En la misma línea que Humet, la profesora de Derecho Constitucional de la Universidad de Extremadura Silvia Soriano incide en que «si se piensa que los hechos son constitutivos de delito, se debe comenzar el trámite oportuno». En todo caso, Júlia Humet reconoce que «tratar con víctimas y con situaciones de violencia machista es estos espacios es muy complicado». Por eso, considera que se necesita el apoyo de personas expertas y ajenas a la organización. La abogada incide en que uno de los principales fallos de este tipo de protocolos es, precisamente, que «muchas veces son militantes de la organización quienes se encargan de gestionarlo».
El acoso a mujeres en la política como una forma específica de violencia de género
Pese a todo, lo habitual ni siquiera es contar con un plan frente al acoso de este tipo. «Los partidos mayoritarios a nivel estatal no tienen protocolos y es algo que no se ha trabajado mucho en España», lamenta Soriano, autora del artículo académico Violencia y acoso en el ámbito político como forma específica de violencia contra las mujeres. La profesora incide, además, en que hay jerarquías de protección entre las propias víctimas: las mujeres que trabajan en el ámbito municipal tienen una mayor desprotección –y menos visibilidad a la hora de denunciar públicamente– que las que pertenecen a grupos autónomicos o estatales.
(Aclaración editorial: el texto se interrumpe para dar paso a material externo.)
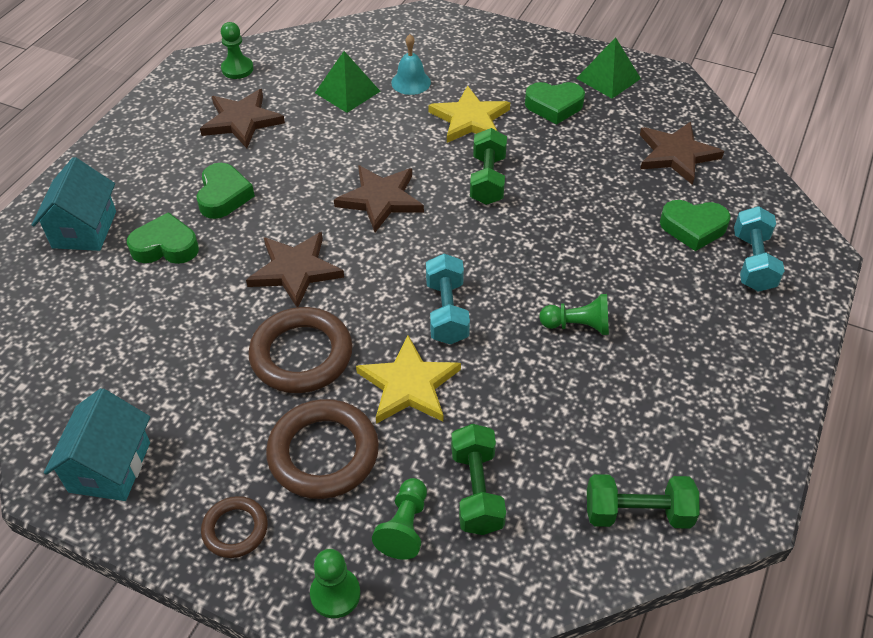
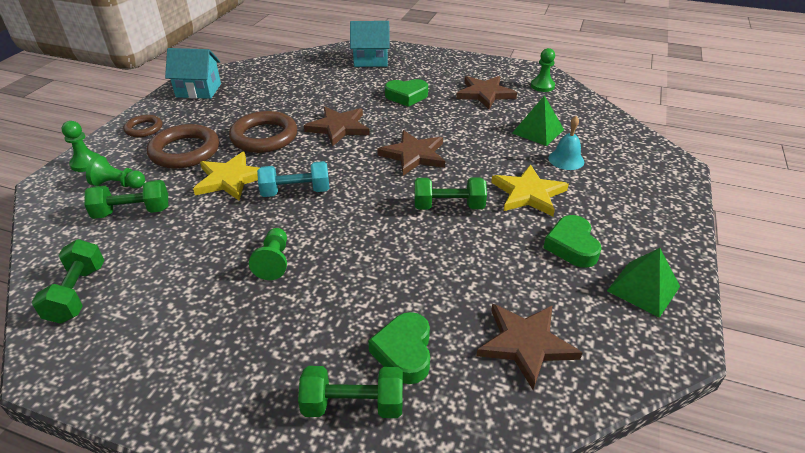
camera: 85 degrees right, 10 degrees down
green heart [127,212,199,264] -> none
turquoise dumbbell [734,206,784,292] -> green dumbbell [298,366,403,418]

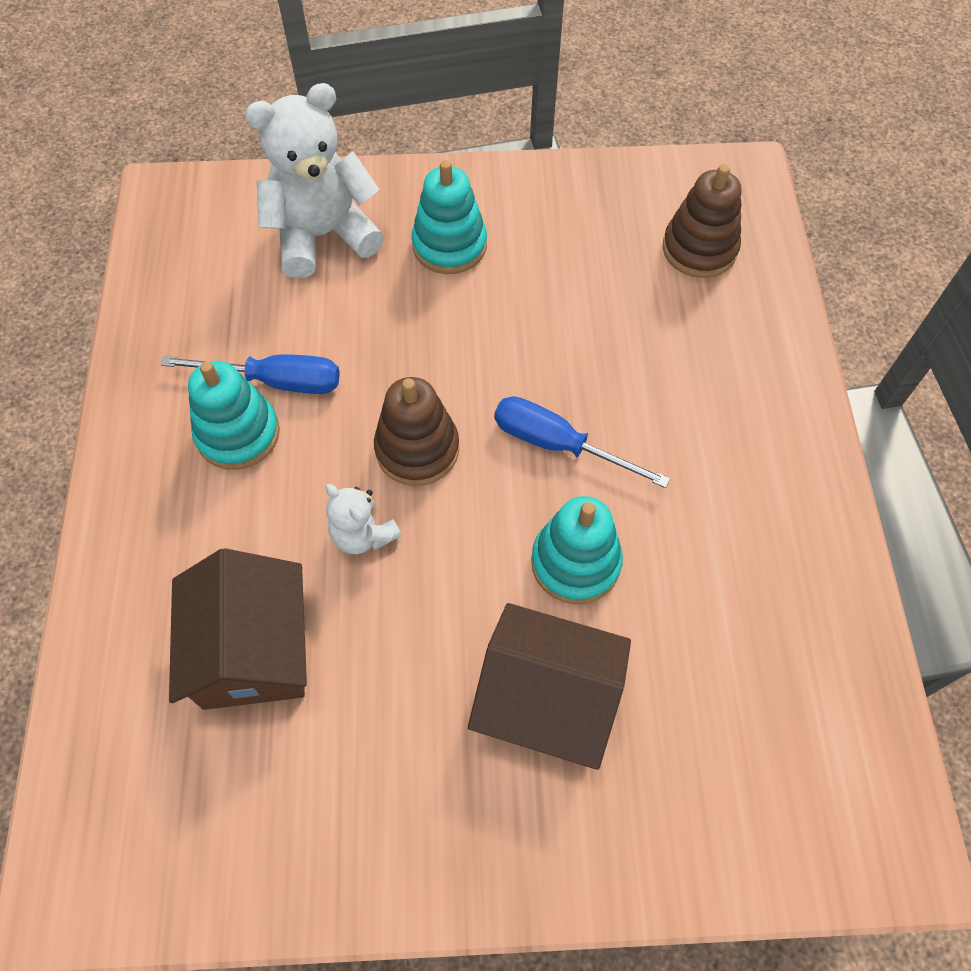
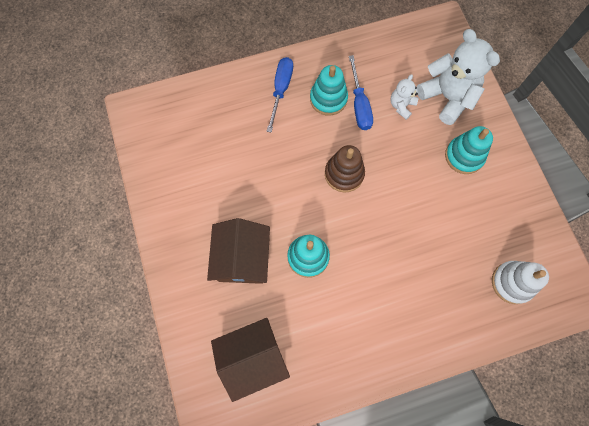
camera: 75 degrees right, 10 degrees up
brown house [169,548,307,710] -> brown house moved to [211,318,290,402]
white teddy bear [326,484,401,554] -> white teddy bear moved to [391,74,419,120]
blue screwdriver [494,396,670,488] -> blue screwdriver moved to [267,57,293,133]
brown stacking toy [663,164,742,278] -> white stacking toy [492,261,549,304]

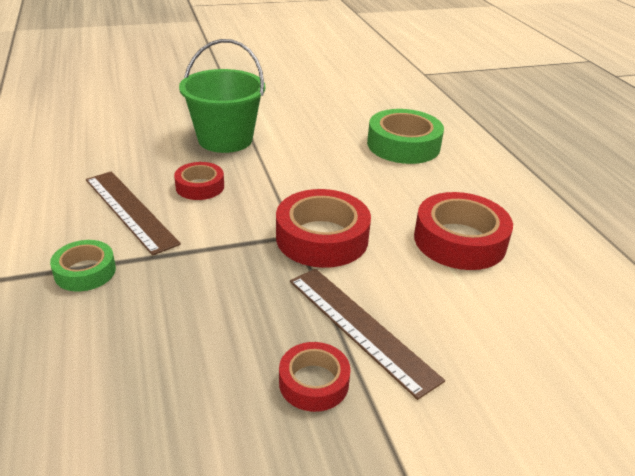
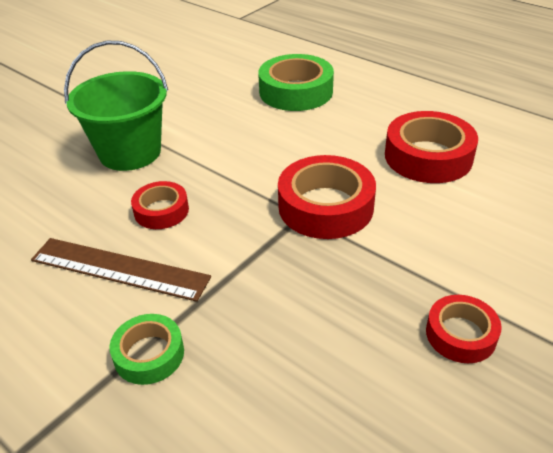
camera: 30 degrees left, 5 degrees up
brown ruler [290,269,445,400] -> none

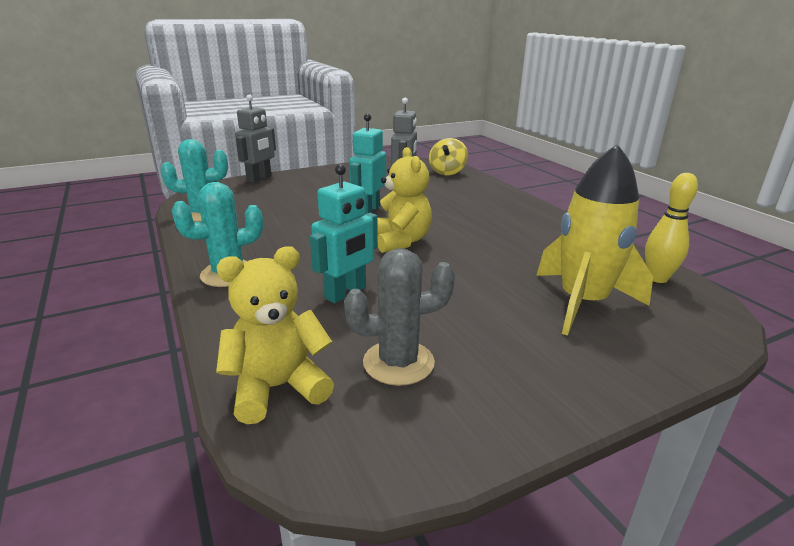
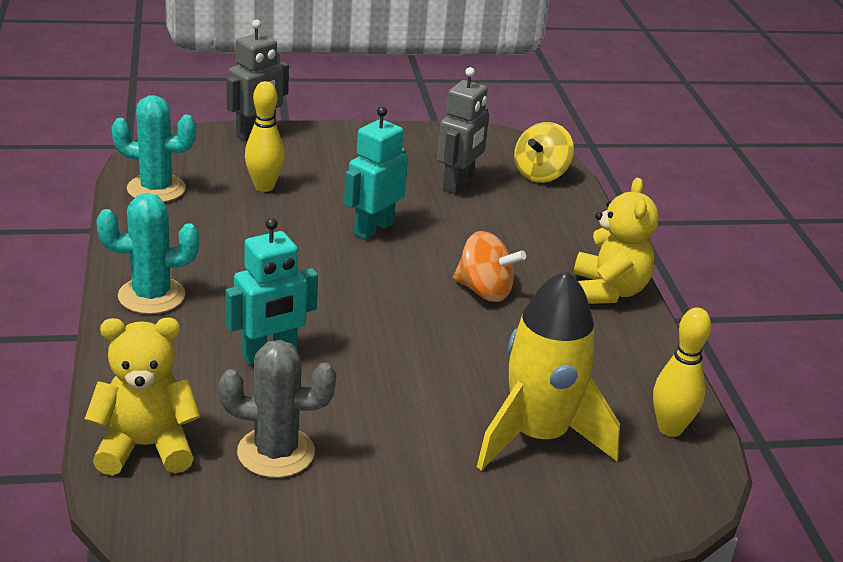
camera: 15 degrees right, 5 degrees up
yellow teddy bear [377,147,432,253] -> yellow teddy bear moved to [574,178,659,304]
none -> yellow bowling pin [245,81,285,192]
none -> orange spinning top [453,231,526,302]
De la misma forma, tampoco hay una única forma de violencia y sus manifestaciones pueden ir desde «no darles los mismos espacios o no escucharlas de la misma manera que a los hombres» –en palabras de Soriano– hasta casos más graves de agresión física o sexual.
En su análisis, la profesora de la Universidad de Extremadura plantea cómo muchas de las mujeres que acceden a la esfera política no permanecen ahí mucho tiempo –o, al menos, menos tiempo que los hombres– por la violencia que reciben: de personas anónimas y externas pero también dentro de sus propias organizaciones. Un enfoque que va más allá de la reivindicación de la paridad «en la que muchas veces nos perdemos», dice Soriano.
Los avances en este sentido son lentos: las Cortes Generales han aprobado un Plan de Igualdad este mismo año que incluye líneas de acción contra el acoso sexual en el Senado y el Congreso de los Diputados que hasta la fecha no quedaban ni siquiera recogidas en ningún documento. Según se expone en el propio plan, el 70% de las mujeres encuestadas para la elaboración de esta normativa señalaron que no sabrían a quién dirigirse en caso de sufrir acoso sexual.
Frente a estas carencias, Silvia Soriano propone mirar lo que se está haciendo en otros lugares y, en concreto, en América Latina. Como ejemplo, menciona la Asociación de Concejalas de Bolivia (ACOBOL), que ya en el año 2000 acotó la idea de violencia y acoso político hacia las mujeres, que tiene como objetivo la limitación en la participación política de estas. Tras el impulso que dio al asunto ACOBOL, en Bolivia se aprobó una ley específica que clasifica la violencia en este tipo de espacios como una forma más de violencia de género.